[Entries taken from a collection]

▶

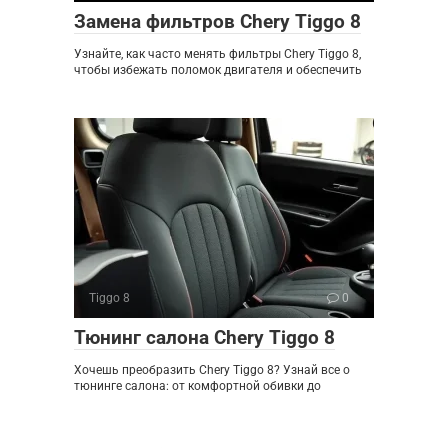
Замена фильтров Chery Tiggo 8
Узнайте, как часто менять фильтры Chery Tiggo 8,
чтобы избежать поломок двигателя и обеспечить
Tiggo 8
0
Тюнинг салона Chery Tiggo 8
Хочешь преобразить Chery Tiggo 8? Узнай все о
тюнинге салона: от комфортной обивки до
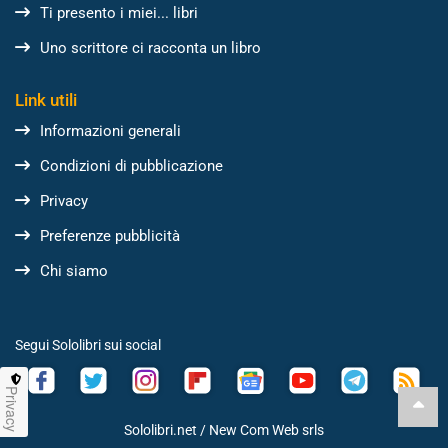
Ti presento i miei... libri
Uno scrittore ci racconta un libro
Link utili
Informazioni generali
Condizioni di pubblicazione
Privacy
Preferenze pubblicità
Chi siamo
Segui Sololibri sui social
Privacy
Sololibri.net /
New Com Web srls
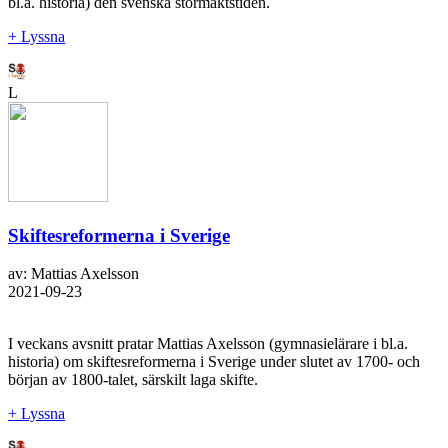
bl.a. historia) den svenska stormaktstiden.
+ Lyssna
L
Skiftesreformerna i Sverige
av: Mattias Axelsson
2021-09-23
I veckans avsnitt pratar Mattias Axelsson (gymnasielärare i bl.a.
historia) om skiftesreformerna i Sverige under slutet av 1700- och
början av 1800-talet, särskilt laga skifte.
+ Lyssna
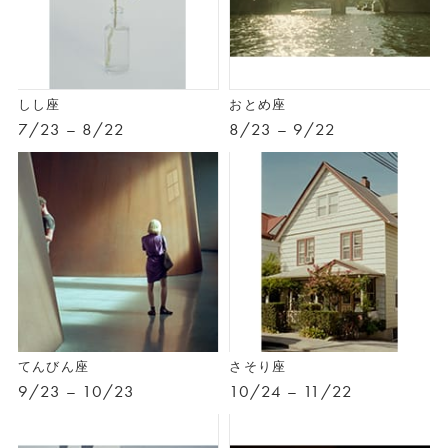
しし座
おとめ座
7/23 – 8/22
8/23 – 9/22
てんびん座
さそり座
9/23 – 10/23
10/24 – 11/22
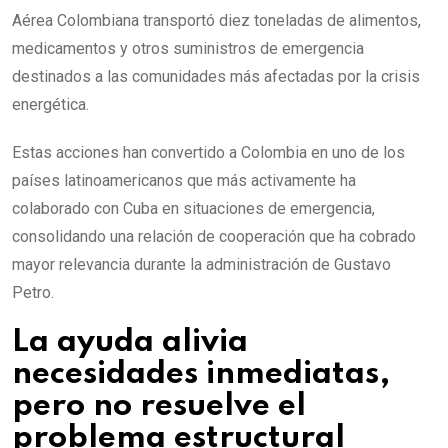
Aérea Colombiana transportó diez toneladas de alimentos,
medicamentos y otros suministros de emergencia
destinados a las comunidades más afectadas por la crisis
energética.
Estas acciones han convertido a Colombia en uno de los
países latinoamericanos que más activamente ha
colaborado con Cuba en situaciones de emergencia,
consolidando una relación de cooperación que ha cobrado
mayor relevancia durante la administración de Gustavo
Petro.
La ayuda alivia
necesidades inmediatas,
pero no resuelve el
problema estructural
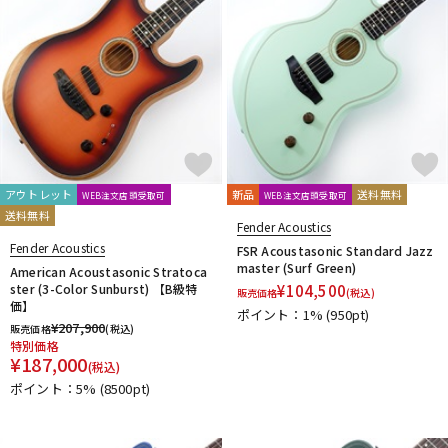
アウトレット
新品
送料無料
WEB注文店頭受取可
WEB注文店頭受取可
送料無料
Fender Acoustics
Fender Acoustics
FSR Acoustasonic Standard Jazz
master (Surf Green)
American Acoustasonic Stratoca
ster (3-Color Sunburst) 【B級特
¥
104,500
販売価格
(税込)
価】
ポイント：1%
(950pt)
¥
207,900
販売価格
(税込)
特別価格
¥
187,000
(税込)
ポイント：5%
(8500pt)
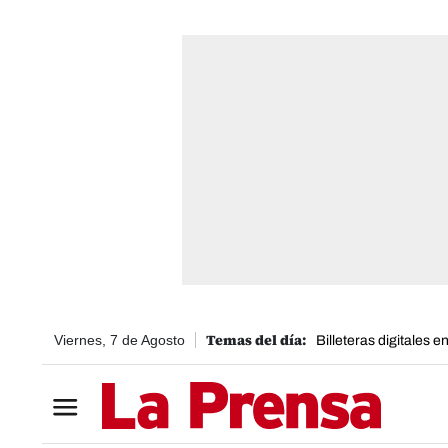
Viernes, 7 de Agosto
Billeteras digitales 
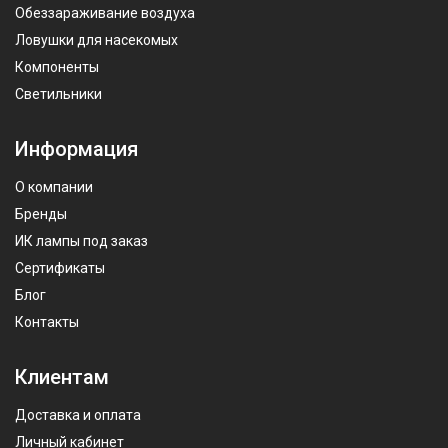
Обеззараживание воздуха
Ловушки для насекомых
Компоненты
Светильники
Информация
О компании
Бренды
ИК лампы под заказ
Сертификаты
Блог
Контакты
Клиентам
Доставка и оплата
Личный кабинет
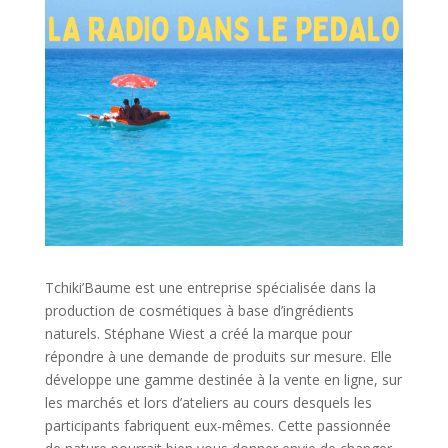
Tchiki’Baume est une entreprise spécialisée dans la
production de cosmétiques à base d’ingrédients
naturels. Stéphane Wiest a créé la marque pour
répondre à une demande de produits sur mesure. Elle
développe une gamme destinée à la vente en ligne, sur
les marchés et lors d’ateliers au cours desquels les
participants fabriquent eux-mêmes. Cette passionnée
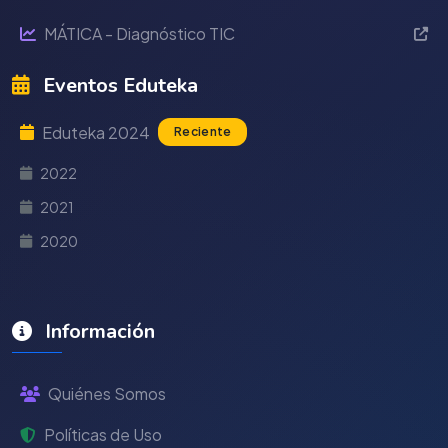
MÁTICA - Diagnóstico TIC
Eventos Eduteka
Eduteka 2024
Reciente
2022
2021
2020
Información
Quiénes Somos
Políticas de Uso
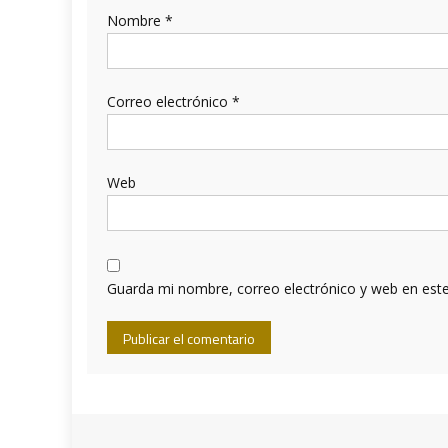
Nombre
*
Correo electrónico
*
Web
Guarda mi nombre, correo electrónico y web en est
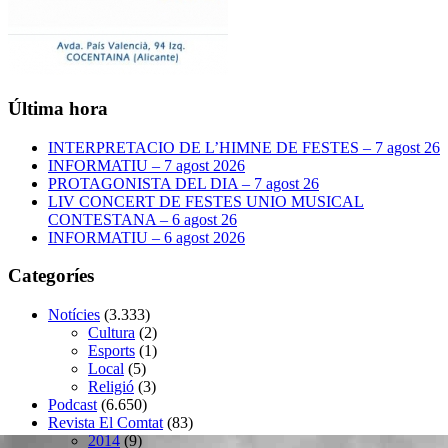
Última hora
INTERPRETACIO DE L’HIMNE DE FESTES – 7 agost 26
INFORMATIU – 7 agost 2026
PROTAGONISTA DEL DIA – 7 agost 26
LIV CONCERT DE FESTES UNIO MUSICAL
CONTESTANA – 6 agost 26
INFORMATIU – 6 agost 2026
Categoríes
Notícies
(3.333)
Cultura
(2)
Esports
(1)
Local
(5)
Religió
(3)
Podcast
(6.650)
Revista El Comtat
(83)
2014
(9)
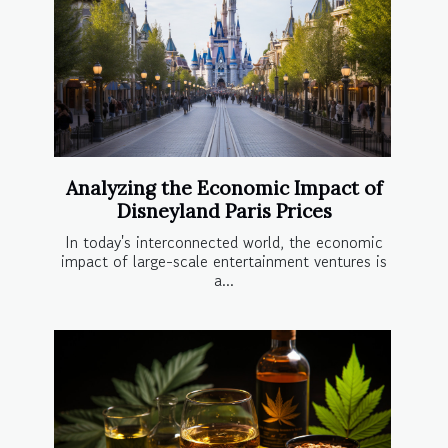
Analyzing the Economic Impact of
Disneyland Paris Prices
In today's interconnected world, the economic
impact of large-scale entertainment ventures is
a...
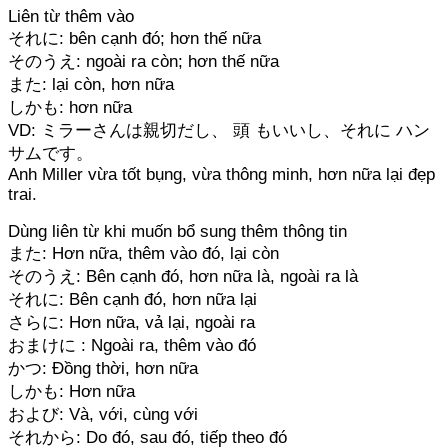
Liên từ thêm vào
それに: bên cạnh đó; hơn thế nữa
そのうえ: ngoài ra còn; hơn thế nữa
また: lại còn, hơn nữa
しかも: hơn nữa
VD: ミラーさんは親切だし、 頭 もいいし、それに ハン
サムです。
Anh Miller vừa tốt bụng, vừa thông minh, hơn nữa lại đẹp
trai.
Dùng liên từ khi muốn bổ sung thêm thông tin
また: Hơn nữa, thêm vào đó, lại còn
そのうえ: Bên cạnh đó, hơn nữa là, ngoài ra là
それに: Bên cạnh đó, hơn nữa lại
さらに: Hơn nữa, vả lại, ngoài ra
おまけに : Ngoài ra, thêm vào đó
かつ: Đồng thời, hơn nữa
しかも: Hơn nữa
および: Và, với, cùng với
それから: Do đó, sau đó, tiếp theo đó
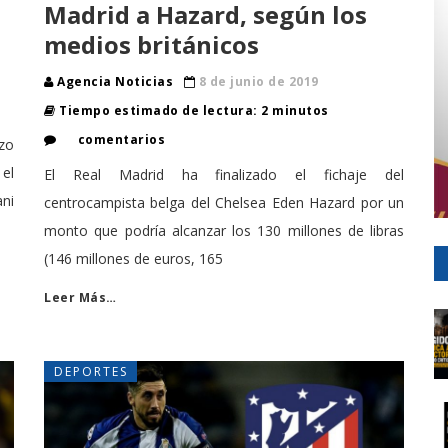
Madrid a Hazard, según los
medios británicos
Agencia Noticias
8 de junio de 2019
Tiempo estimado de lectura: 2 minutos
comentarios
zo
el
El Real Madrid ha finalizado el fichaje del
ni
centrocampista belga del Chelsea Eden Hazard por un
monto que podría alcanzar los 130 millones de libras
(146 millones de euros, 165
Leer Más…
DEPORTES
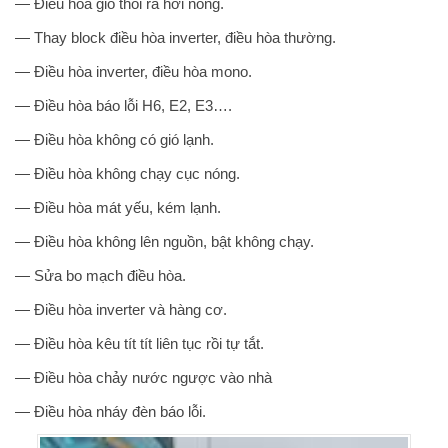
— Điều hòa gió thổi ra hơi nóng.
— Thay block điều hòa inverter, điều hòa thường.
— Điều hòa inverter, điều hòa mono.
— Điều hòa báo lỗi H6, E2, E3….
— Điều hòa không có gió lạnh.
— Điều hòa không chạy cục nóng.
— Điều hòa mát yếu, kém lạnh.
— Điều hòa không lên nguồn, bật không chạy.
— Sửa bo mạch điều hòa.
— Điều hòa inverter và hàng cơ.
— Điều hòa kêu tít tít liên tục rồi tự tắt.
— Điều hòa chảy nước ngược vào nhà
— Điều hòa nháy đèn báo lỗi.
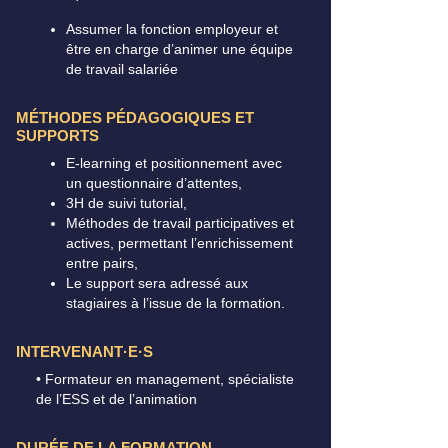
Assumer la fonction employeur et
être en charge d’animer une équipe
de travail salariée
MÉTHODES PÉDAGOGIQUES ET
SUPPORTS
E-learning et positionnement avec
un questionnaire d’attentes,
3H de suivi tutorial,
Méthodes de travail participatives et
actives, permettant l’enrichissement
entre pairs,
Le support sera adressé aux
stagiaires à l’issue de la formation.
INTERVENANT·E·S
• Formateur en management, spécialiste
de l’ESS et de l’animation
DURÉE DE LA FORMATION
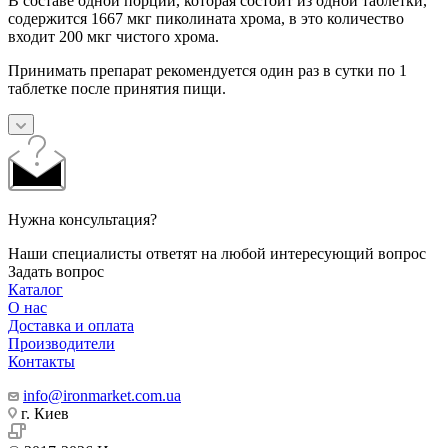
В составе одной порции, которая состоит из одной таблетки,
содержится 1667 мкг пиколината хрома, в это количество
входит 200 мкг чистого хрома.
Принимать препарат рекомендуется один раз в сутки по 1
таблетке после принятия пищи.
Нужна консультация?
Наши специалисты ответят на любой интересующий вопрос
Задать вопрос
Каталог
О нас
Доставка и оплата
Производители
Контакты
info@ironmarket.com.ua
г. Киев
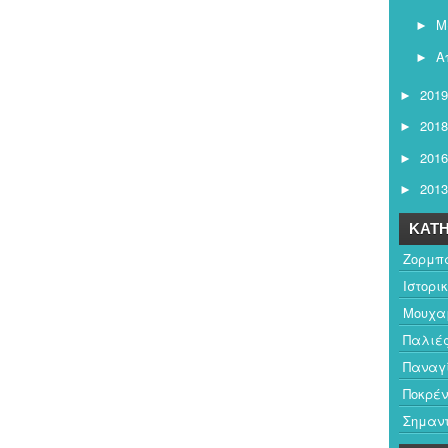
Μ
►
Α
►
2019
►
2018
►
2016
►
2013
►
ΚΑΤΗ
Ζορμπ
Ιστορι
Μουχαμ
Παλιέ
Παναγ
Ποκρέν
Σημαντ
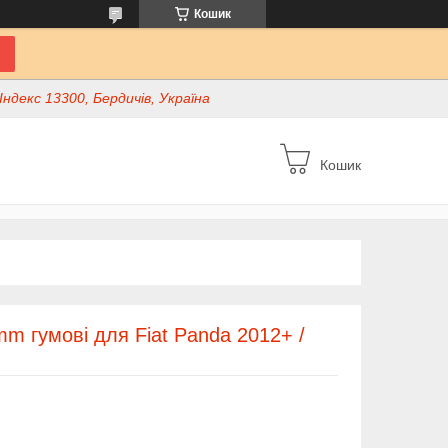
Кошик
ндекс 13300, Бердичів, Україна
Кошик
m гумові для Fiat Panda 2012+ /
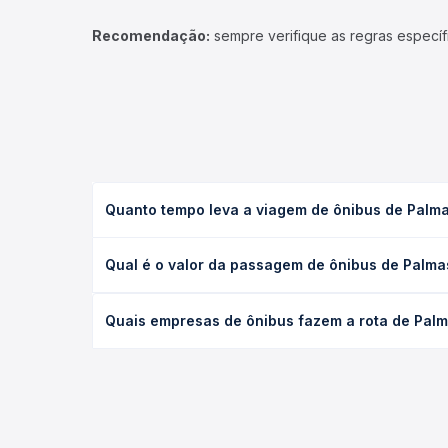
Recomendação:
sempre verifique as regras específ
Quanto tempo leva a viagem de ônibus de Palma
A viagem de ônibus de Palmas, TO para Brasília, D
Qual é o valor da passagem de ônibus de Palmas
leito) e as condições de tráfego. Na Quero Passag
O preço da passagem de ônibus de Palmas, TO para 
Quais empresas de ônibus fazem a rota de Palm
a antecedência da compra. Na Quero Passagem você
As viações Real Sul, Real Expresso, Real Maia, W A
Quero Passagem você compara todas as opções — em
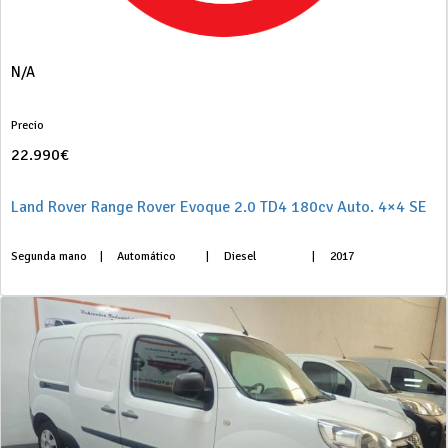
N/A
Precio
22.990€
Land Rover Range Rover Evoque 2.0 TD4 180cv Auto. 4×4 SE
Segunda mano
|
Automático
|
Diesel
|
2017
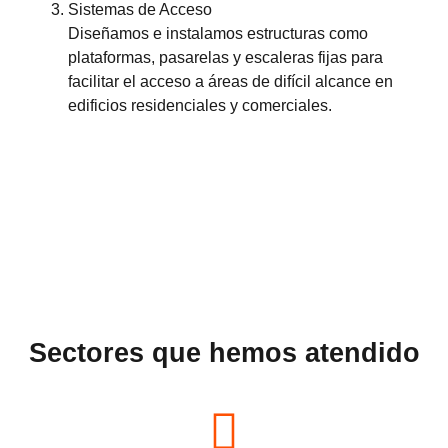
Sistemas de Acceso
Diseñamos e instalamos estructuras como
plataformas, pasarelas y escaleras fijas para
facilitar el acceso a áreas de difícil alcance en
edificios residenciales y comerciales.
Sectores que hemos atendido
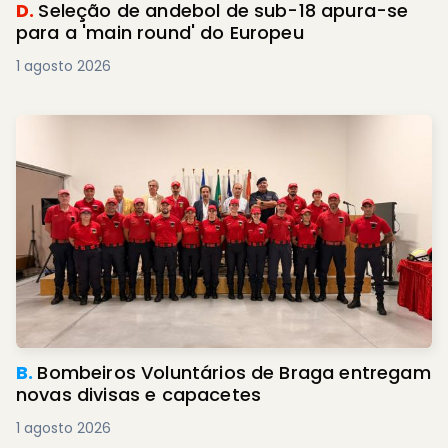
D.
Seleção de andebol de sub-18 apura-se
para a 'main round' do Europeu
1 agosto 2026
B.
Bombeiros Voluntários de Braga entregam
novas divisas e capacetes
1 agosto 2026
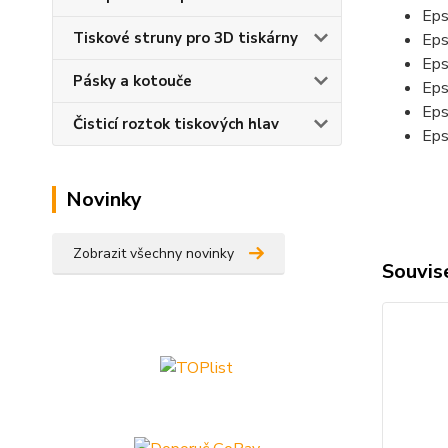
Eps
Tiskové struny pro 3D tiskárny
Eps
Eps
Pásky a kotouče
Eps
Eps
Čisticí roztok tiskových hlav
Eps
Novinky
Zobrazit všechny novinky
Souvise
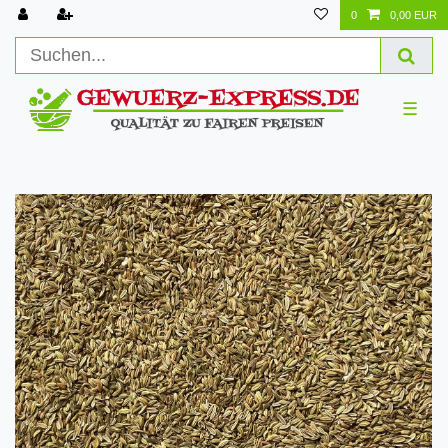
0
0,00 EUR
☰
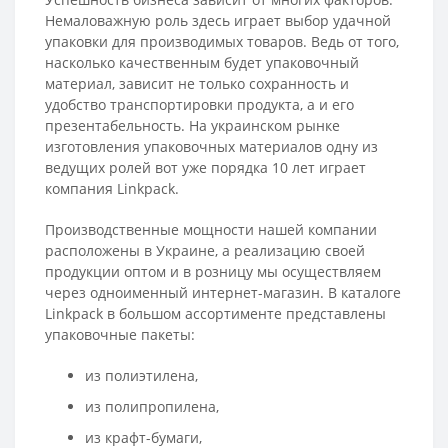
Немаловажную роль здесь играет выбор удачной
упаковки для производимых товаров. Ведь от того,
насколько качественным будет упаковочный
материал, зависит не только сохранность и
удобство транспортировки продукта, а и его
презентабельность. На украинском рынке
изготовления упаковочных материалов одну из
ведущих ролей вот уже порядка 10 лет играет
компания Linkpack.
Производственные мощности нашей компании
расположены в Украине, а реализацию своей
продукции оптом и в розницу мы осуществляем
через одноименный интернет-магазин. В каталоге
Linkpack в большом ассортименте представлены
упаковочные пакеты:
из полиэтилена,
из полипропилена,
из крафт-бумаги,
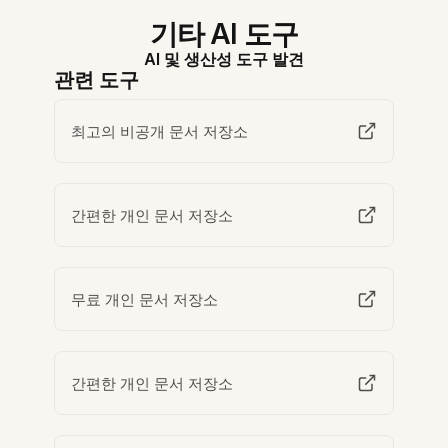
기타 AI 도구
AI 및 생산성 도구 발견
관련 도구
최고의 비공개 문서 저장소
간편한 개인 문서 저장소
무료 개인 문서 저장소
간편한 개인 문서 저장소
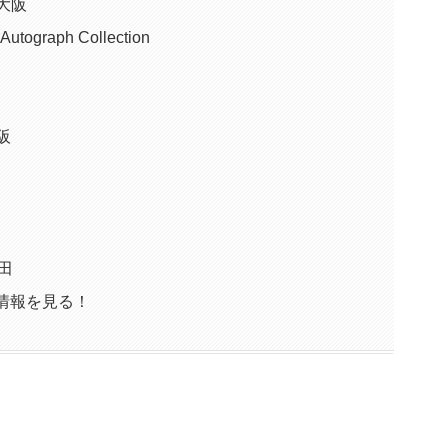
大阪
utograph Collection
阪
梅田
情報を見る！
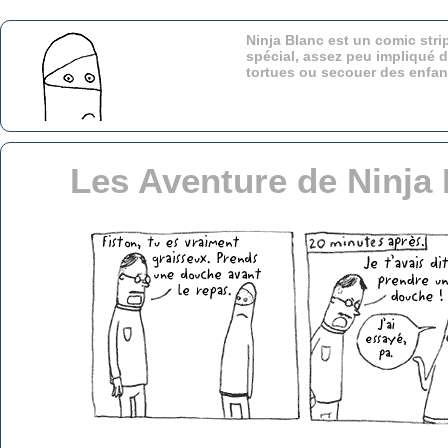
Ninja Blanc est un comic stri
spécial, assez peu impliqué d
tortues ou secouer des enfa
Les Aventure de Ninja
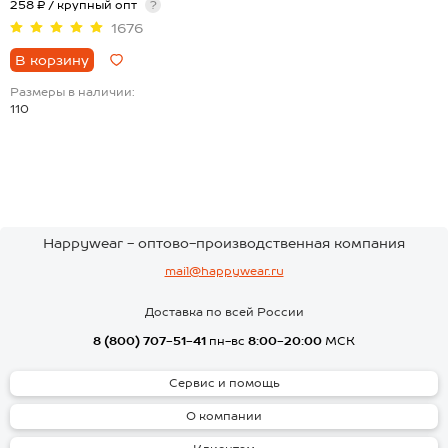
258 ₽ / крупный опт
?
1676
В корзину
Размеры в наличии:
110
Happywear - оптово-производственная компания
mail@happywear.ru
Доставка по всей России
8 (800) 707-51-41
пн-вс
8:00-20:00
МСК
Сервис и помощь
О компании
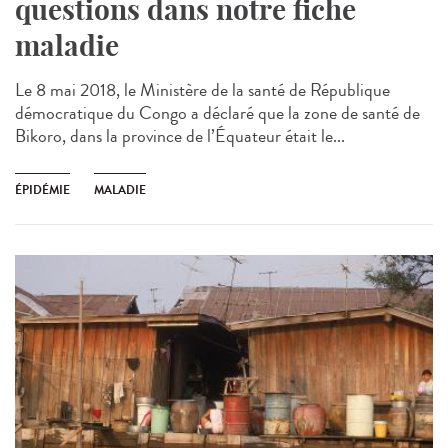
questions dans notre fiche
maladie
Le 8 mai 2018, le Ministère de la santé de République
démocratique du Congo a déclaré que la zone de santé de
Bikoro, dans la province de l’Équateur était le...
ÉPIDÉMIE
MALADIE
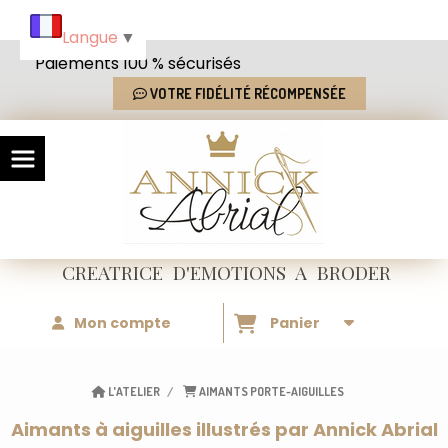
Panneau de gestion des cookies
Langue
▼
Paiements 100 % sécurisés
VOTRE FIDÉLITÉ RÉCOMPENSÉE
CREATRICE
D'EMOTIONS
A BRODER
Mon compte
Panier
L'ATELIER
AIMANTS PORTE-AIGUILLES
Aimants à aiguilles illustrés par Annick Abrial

◀

__ACTION ITEM__
With the pictures omitted, print the lines above exactly, beginning at the line with "bật không chạy." and going on through the line with "Méthodes de travail participatives et".

__SOLUTION TO THE PROBLEM__
— Điều hòa không lên nguồn, bật không chạy.
— Sửa bo mạch điều hòa.
— Điều hòa inverter và hàng cơ.
— Điều hòa kêu tít tít liên tục rồi tự tắt.
— Điều hòa chảy nước ngược vào nhà
— Điều hòa nháy đèn báo lỗi.
Assumer la fonction employeur et
être en charge d’animer une équipe
de travail salariée
MÉTHODES PÉDAGOGIQUES ET
SUPPORTS
E-learning et positionnement avec
un questionnaire d’attentes,
3H de suivi tutorial,
Méthodes de travail participatives et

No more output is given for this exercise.